WHAT YOU ARE ASKED TO DO →
In the entries below, go to the line containing "- 修改中文界面后，我们可以" and repeat it along with every later line, exactly.

EXERCISE DATA →
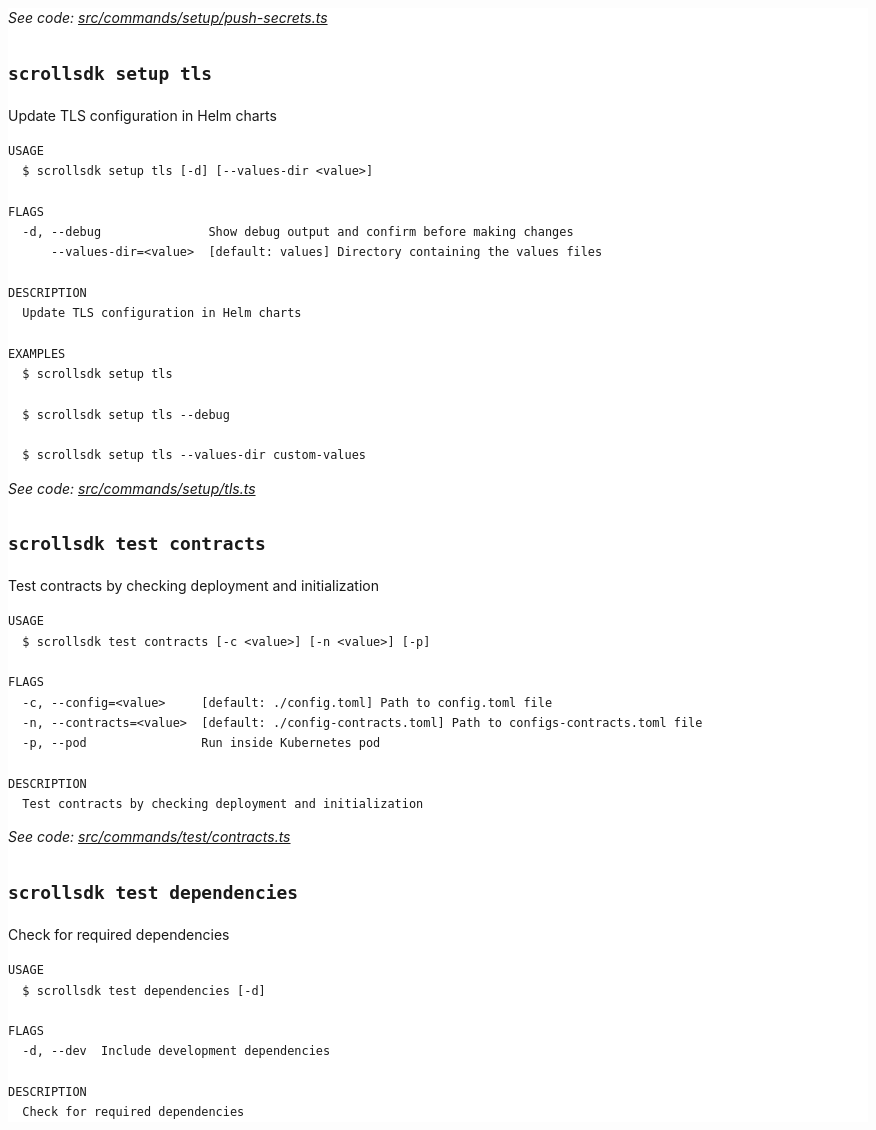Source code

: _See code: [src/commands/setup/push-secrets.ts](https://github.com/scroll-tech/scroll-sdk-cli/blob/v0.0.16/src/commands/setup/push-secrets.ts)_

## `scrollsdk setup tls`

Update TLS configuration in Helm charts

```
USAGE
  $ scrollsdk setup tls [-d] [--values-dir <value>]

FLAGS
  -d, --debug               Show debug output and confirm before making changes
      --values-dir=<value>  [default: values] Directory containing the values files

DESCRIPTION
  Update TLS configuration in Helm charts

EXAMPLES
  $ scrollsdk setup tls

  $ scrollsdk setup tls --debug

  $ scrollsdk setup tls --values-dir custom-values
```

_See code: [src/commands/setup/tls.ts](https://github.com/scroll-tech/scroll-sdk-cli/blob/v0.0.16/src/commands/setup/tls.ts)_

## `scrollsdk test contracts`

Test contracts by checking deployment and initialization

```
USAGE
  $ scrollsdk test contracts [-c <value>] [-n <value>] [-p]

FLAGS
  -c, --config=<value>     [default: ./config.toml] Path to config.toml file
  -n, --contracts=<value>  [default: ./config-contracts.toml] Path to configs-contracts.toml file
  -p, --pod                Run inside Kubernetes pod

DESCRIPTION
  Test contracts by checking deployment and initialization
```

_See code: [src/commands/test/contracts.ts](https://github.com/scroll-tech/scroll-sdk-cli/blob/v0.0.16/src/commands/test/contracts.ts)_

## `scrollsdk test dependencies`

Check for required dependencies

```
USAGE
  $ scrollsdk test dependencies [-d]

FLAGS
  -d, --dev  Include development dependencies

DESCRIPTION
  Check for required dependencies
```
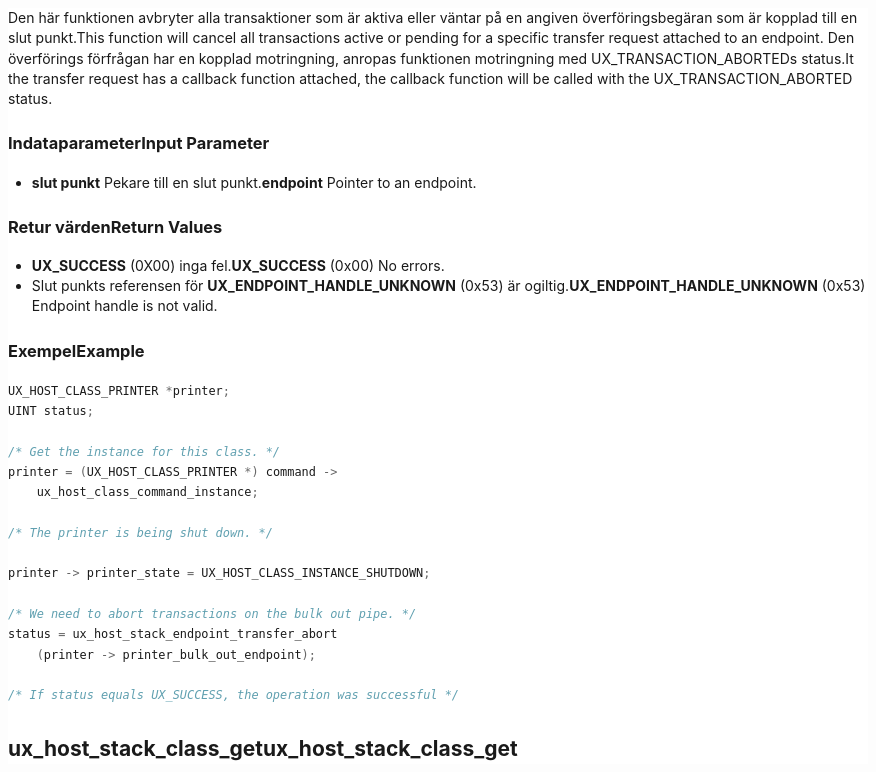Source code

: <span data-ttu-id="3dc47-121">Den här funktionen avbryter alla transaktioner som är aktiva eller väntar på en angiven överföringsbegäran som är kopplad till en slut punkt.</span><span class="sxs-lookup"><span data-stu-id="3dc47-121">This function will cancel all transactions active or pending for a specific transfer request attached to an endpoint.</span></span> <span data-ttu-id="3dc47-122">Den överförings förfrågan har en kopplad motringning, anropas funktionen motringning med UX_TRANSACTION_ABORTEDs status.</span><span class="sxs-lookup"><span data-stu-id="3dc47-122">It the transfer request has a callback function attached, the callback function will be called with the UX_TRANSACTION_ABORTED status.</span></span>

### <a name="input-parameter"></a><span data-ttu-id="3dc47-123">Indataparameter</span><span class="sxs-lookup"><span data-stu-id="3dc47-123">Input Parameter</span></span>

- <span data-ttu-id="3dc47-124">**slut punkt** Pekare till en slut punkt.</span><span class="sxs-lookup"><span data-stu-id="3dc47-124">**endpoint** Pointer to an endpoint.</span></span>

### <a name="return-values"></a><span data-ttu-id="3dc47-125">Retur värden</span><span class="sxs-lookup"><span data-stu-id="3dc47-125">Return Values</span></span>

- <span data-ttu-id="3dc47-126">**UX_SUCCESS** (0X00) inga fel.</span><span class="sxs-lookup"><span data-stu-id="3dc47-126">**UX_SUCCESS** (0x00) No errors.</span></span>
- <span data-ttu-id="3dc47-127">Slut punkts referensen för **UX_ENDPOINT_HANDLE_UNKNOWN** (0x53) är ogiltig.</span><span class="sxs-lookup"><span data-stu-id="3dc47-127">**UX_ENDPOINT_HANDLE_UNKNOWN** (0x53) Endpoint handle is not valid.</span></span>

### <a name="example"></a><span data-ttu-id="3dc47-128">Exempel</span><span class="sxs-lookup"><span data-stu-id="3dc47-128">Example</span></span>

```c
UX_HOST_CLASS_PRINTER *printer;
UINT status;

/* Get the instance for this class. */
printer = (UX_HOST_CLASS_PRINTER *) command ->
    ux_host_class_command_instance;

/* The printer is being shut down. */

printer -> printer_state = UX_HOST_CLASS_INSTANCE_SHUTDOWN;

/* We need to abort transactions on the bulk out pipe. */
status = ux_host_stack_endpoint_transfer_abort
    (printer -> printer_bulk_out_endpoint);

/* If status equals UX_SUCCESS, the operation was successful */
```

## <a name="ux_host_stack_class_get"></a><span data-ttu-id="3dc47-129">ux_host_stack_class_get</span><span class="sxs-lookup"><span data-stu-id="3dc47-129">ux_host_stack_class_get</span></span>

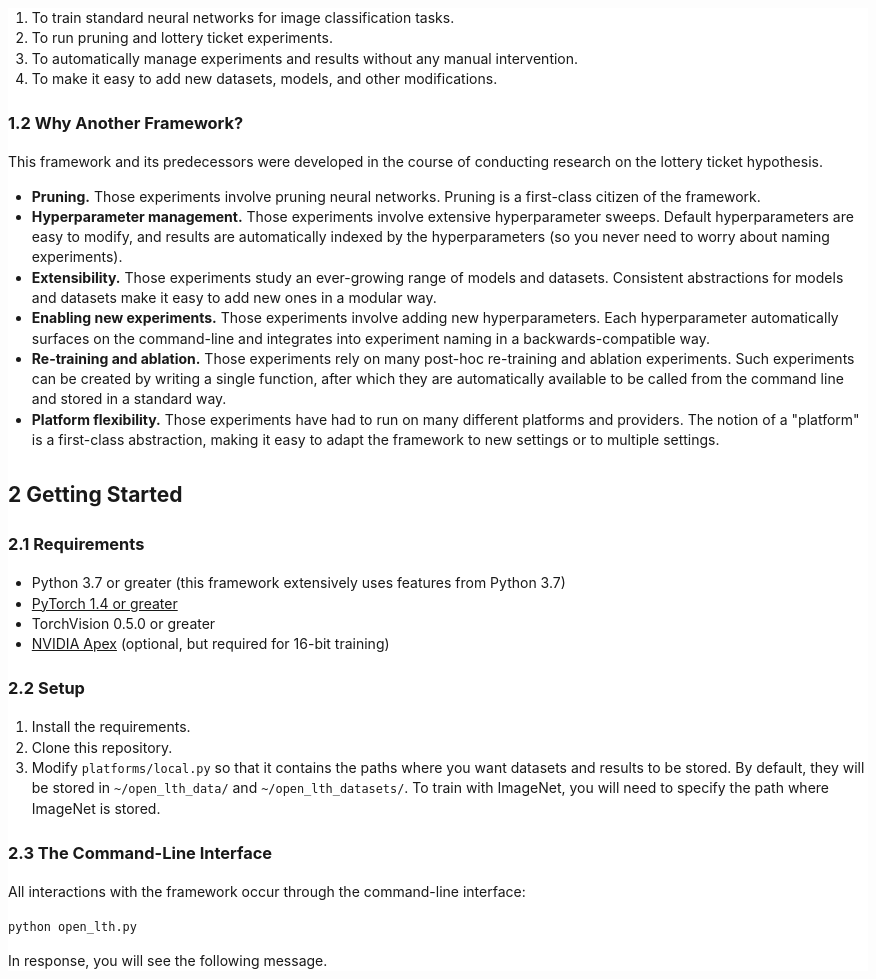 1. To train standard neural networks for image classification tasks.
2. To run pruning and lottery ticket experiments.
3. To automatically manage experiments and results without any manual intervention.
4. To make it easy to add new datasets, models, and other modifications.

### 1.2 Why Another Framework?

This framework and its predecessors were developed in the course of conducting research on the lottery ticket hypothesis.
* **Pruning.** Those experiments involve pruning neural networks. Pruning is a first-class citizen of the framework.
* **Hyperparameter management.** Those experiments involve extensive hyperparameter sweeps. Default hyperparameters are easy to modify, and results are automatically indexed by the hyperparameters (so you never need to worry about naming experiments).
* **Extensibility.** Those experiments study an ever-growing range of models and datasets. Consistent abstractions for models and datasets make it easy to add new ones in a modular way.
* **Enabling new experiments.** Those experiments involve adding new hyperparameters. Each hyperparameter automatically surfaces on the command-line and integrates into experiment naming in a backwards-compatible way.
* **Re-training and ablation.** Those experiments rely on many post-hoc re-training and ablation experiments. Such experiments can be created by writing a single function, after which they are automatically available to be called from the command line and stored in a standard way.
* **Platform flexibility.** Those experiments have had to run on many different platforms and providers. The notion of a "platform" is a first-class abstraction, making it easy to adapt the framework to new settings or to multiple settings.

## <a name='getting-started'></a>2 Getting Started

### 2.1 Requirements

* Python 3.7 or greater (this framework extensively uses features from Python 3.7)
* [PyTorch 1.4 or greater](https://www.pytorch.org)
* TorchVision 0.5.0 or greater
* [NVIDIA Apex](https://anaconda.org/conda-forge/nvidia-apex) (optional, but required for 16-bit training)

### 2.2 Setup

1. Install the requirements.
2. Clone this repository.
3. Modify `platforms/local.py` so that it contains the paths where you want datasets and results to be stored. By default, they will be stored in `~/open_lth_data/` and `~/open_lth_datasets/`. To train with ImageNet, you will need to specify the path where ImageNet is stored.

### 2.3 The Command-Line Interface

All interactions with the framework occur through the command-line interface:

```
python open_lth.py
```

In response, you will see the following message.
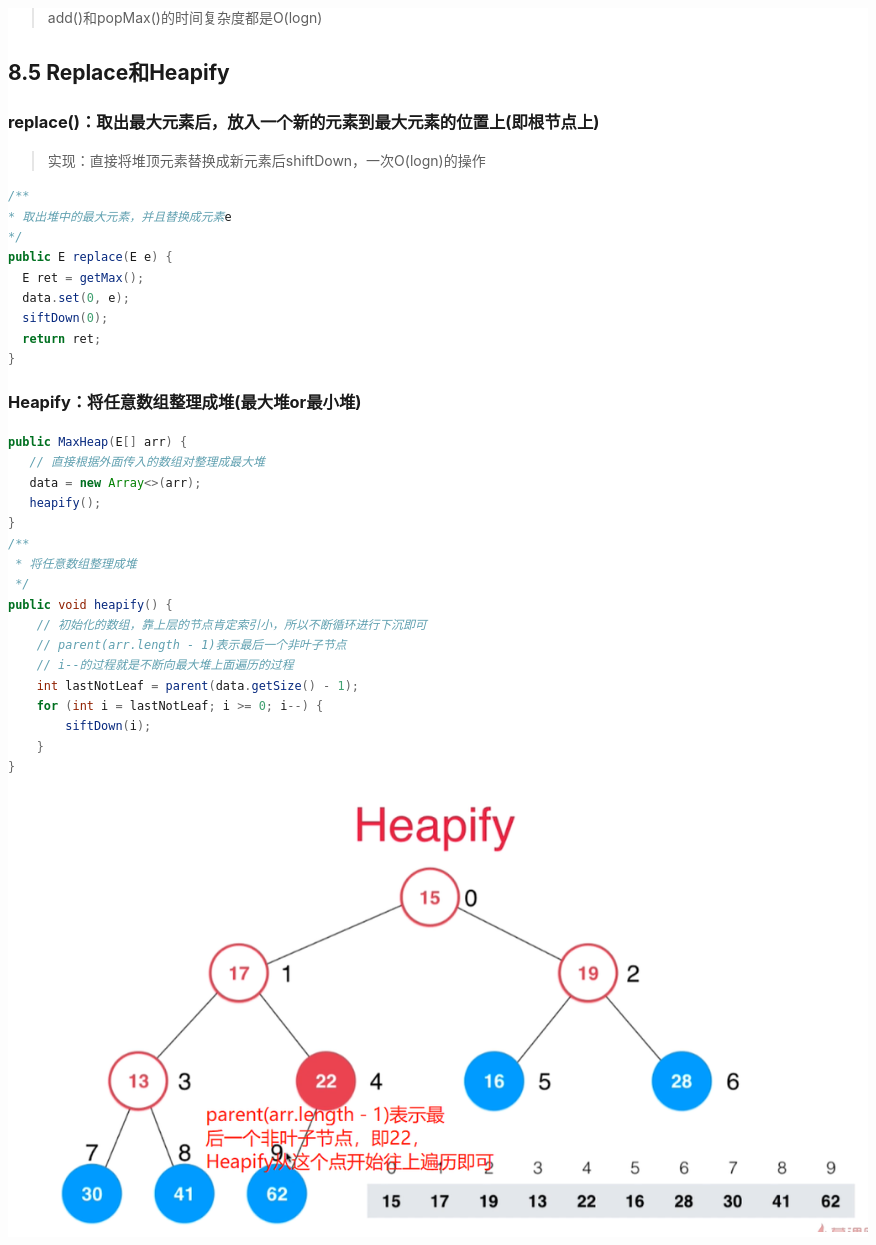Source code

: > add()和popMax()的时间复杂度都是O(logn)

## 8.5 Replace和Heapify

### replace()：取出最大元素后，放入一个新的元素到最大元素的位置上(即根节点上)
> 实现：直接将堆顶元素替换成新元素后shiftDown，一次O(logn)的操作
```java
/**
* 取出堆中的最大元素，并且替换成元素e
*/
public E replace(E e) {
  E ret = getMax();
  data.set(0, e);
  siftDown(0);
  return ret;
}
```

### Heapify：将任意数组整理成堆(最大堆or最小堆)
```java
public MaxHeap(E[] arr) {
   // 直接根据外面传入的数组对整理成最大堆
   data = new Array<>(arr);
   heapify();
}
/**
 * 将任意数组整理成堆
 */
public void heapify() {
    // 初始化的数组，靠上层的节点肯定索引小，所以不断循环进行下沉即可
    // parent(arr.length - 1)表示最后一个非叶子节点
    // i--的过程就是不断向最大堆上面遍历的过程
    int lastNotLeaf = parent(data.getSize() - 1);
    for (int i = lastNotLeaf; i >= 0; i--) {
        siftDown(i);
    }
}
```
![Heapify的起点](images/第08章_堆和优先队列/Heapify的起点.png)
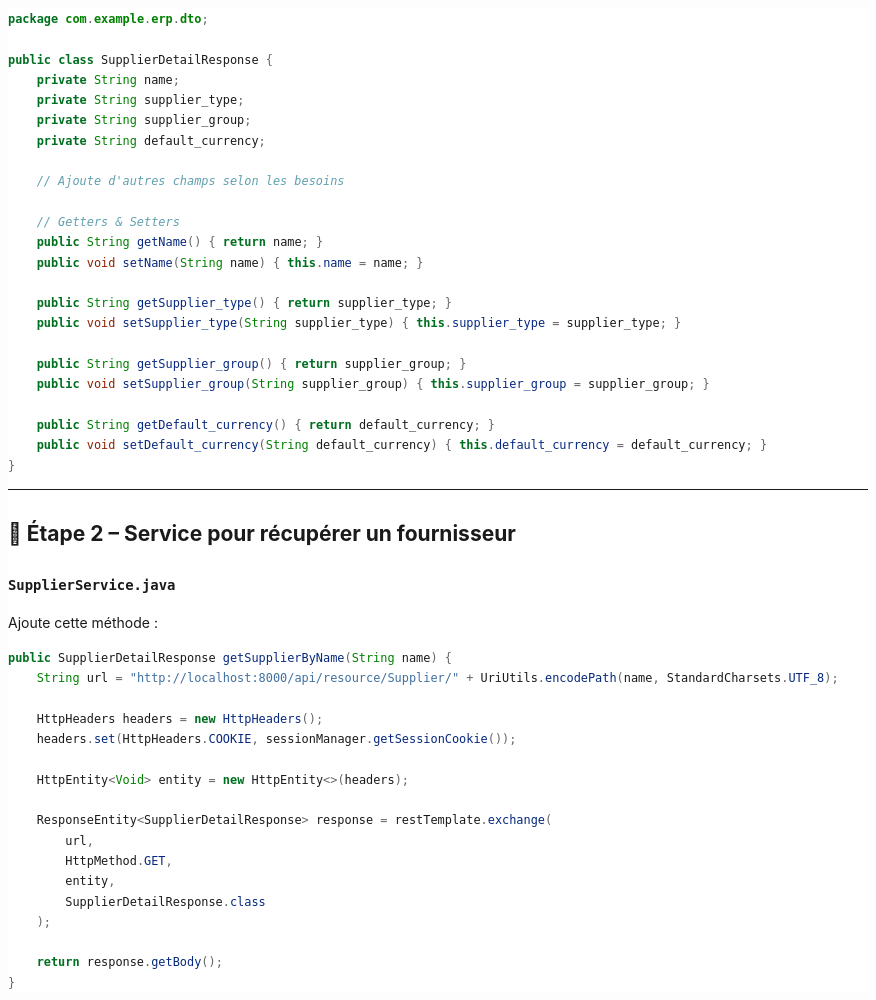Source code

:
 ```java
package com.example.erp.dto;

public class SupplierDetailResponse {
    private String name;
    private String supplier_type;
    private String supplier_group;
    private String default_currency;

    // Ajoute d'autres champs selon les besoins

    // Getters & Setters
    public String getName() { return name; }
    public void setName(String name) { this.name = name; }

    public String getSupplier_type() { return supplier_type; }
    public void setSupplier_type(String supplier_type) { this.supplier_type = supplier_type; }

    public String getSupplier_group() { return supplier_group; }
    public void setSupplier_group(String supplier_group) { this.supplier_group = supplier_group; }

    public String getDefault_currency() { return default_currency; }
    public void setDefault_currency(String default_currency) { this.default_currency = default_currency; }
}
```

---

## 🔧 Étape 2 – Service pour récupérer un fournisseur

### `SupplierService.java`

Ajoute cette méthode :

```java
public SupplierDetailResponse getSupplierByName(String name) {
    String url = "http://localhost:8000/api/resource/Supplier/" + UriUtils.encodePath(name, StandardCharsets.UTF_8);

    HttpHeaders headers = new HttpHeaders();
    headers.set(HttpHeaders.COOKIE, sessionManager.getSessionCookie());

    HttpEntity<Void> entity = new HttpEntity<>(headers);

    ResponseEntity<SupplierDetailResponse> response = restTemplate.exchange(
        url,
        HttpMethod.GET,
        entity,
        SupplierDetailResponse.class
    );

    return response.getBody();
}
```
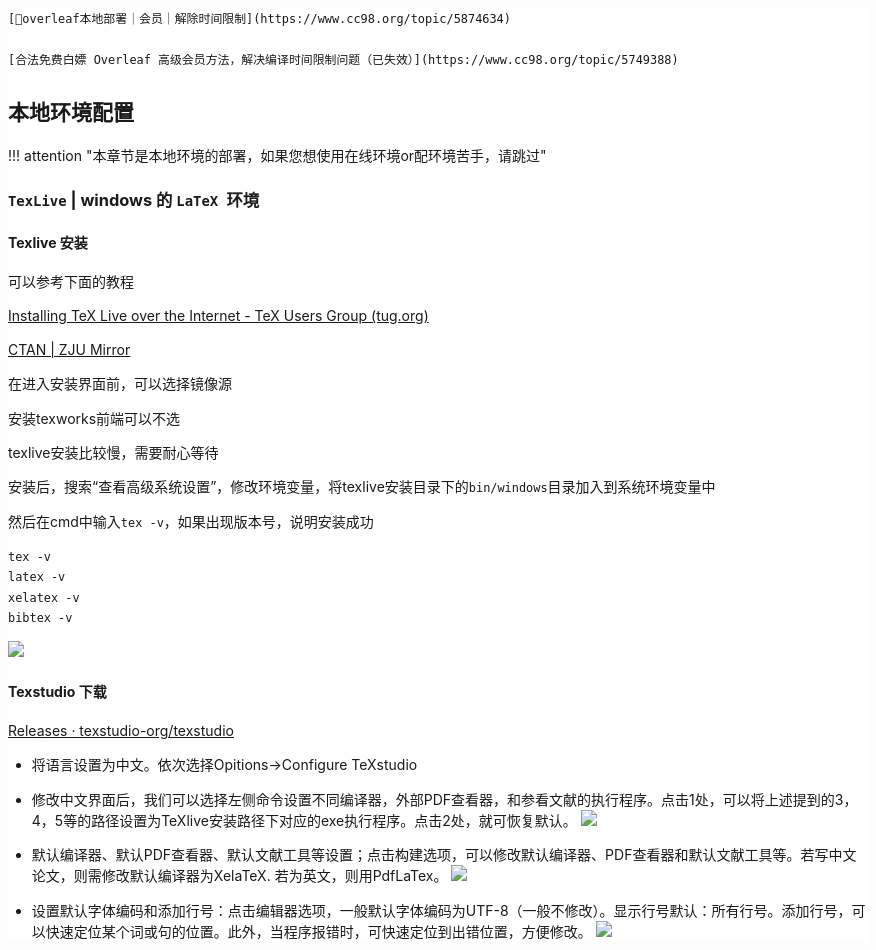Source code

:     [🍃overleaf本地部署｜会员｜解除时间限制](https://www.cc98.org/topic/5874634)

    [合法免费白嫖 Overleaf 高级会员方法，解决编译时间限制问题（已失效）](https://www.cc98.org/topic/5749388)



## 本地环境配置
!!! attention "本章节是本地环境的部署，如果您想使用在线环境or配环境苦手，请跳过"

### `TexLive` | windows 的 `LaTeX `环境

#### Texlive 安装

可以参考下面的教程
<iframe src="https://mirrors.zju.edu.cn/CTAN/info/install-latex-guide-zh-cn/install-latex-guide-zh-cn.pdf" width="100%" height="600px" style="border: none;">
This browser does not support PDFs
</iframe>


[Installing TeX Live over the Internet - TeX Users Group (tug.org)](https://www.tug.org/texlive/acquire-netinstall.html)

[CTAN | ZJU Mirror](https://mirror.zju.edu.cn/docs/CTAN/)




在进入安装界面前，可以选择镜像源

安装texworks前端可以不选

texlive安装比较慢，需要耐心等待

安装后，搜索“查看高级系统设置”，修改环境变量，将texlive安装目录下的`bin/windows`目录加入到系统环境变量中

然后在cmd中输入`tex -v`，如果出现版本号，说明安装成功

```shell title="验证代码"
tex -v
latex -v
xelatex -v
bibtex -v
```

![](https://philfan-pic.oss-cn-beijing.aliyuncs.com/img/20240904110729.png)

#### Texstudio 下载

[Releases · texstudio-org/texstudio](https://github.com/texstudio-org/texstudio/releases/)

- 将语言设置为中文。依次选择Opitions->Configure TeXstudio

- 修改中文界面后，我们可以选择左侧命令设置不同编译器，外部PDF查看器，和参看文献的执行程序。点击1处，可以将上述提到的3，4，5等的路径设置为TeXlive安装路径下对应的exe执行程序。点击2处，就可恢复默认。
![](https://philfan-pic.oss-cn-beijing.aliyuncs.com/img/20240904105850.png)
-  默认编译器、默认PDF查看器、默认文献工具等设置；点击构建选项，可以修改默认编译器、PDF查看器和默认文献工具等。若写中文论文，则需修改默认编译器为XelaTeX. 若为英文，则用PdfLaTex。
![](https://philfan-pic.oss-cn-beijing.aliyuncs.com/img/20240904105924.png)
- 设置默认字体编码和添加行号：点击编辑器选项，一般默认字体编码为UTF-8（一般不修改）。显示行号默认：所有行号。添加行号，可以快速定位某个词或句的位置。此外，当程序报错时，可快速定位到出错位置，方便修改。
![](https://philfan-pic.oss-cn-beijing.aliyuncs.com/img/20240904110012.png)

RESPONSE →
- 修改中文界面后，我们可以选择左侧命令设置不同编译器，外部PDF查看器，和参看文献的执行程序。点击1处，可以将上述提到的3，4，5等的路径设置为TeXlive安装路径下对应的exe执行程序。点击2处，就可恢复默认。
![](https://philfan-pic.oss-cn-beijing.aliyuncs.com/img/20240904105850.png)
-  默认编译器、默认PDF查看器、默认文献工具等设置；点击构建选项，可以修改默认编译器、PDF查看器和默认文献工具等。若写中文论文，则需修改默认编译器为XelaTeX. 若为英文，则用PdfLaTex。
![](https://philfan-pic.oss-cn-beijing.aliyuncs.com/img/20240904105924.png)
- 设置默认字体编码和添加行号：点击编辑器选项，一般默认字体编码为UTF-8（一般不修改）。显示行号默认：所有行号。添加行号，可以快速定位某个词或句的位置。此外，当程序报错时，可快速定位到出错位置，方便修改。
![](https://philfan-pic.oss-cn-beijing.aliyuncs.com/img/20240904110012.png)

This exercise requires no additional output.